- Text under study
Case ID: fla_59/html/0305-01.html
Source: Caselaw Access Project
Author: {"author": "Whitfield, C. J.", "license": "Public Domain", "url": "https://static.case.law/"}
Date Created: 2024-08-24T03:29:51.129683

Bessie Johnson by her next friend David Johnson, Plaintiff in Error, v. Louisville & Nashville Railroad Company, Defendant in Error.
    
    1. If no evidence is adduced at the trial of a civil action upon which a verdict for the plaintiff may be lawfully predicated, the court may direct a verdict for the defendant. Or if a fair consideration of the whole evidence, or the application of controlling provisions or principles of law to the evidence adduced at the trial of a civil action, precludes a verdict for the plaintiff, the court may direct a verdict for the defendant.
    2. The court should not direct a verdict for the defendant unless it is clear that there is no evidence whatever adduced that could in law support a verdict for plaintiff. If the evidence is conflicting, or will admit of different reasonable inferences, or if there is evidence tending to prove the issue, the case should be submitted to the jury for their finding of fact on the evidence, and not taken from them and passed upon by the court as a question of law.
    3. The court should not direct a verdict for one party unless the evidence is such that no view which the jury may lawfully take of it favorable to the other party can be sustained. The power of the court to direct a verdict on the evidence should be cautiously exercised.

- Exercise data
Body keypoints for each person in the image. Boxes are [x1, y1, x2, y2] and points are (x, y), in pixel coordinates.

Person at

* * *

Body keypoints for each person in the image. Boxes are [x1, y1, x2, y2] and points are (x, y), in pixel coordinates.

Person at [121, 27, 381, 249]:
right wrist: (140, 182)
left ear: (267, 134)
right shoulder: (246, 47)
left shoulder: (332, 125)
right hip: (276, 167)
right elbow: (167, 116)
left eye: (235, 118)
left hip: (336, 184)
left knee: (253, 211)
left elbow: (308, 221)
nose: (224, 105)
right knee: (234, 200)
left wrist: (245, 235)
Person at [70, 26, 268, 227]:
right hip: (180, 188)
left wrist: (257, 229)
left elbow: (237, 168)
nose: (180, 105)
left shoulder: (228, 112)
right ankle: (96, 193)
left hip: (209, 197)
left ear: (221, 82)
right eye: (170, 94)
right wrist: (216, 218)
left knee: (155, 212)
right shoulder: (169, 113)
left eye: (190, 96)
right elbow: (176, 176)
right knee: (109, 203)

- Requirement
Pick up the court opinion on directed verdicts in the Louisville & Nashville Railroad case right after its last sentence.

- Response area
    4. Where injury by the running of a railroad company’s locomotive is established, the statute places the burden upon the railroad company to “make it appear that their agents * exercised all ordinary and reasonable care and diligence” to prevent the injury; and the statute also provides that “if the complainant and the agents of the company are both at fault, the former may recover, but the damage shall be diminished or increased by the jury in proportion to the amount of default attributed to him.”
    5. Where there is testimony from which the jury could lawfully infer at least some negligence on the part of the fireman of a railroad locomotive in notifying the engineer that the person injured was approaching the track with an apparent purpose to cross ahead of the train, a peremptory charge for the defendant should not have been given.
    Tliis case was decided by Division A.
    Writ of error to the Circuit Court for Escambia County.
    The facts in the case are stated in the opinion of the court.
    
      Reeves & Watson, for Plaintiff in Error;
    
      Blount & Blount & Garter, for Defendant in Error. -
   Whitfield, C. J.

In an action in two counts for damages for personal injuries alleged to have been received by the plaintiff by reason of the negligent operation of the defendant’s train, and also by the negligence of the defendant company in not having a reasonably safe approach to its depot by reason of which the plaintiff stumbled and fell on the track and was injured by the negligent and careless running of defendant’s engine and train of cars, the court directed a verdict for the defendant and the plaintiff took writ of error.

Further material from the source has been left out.